According to technology services giant Capgemini, Artificial intelligence-powered agents will be able to work together and solve tasks in a so-called multi-agent AI system by 2025. Such a system would entail a collection of agents that work together to solve tasks in a distributed and collaborative way.
Pascal Brier the company’s chief innovation officer quoted to CNBC in an interview “That the firm is already seeing companies that are discussing those agent technologies.” He added that applications using multiple autonomous agents “is really what we should expect next year.”
Capgemini defines AI agents as technology designed to function independently, plan, reflect, pursue higher-level goals, and execute complex workflows with minimal or limited direct human oversight essentially, AI agents that work behind the scenes to complete tasks on your behalf. According to Brier while Europe lags behind, the US is further along the path realizing this technology.
In a new research report released Monday, called “Harnessing the Value of Generative AI,” Capgemini noted the vast majority of companies it surveyed (82%) plan to integrate AI agents within one to three years, while only 7% have no plans to integrate these agents. The research relied on a survey of more than 1,100 companies with revenues of $1 billion or more.

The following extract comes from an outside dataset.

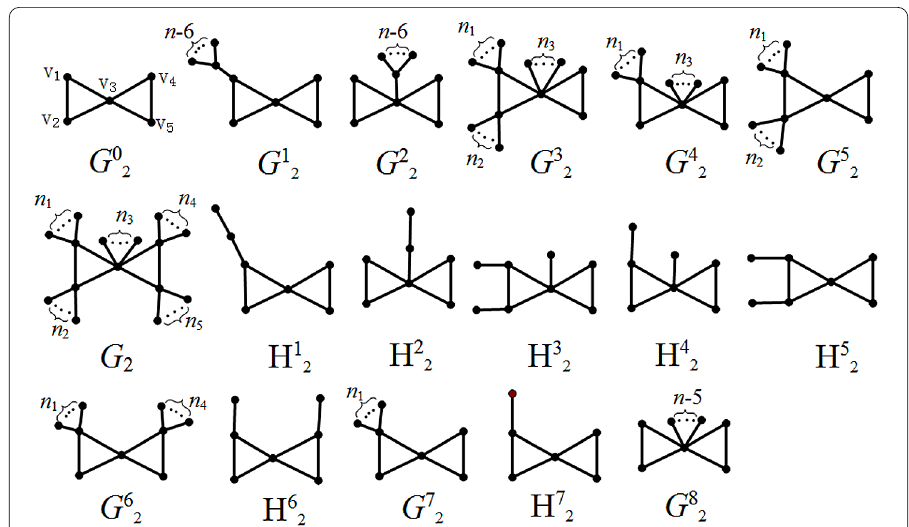
Figure 4 Some bicyclic graphs with ∞ (3,3,0) as their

Brier said the so-called AI agents fall into two types: individual agents that carry out tasks on your behalf, and multi-agent technology or, “agents talking to agents.” For example, a marketing-focused AI agent that’s creating an ad campaign for an organization to run in Germany, could autonomously work with another agent in that same organization’s legal department to make sure that it’s legally sound.
Capgemini added “Unlike conventional AI systems that merely follow instructions, these agents “can understand, interpret, adapt, and act independently and, for certain tasks, are capable of replacing human workers.” Brier told CNBC that “The first major wave of AI in 2022, which Brier calls “V1,” was about “understanding what a prompt is, and understanding what an LLM large language model was.”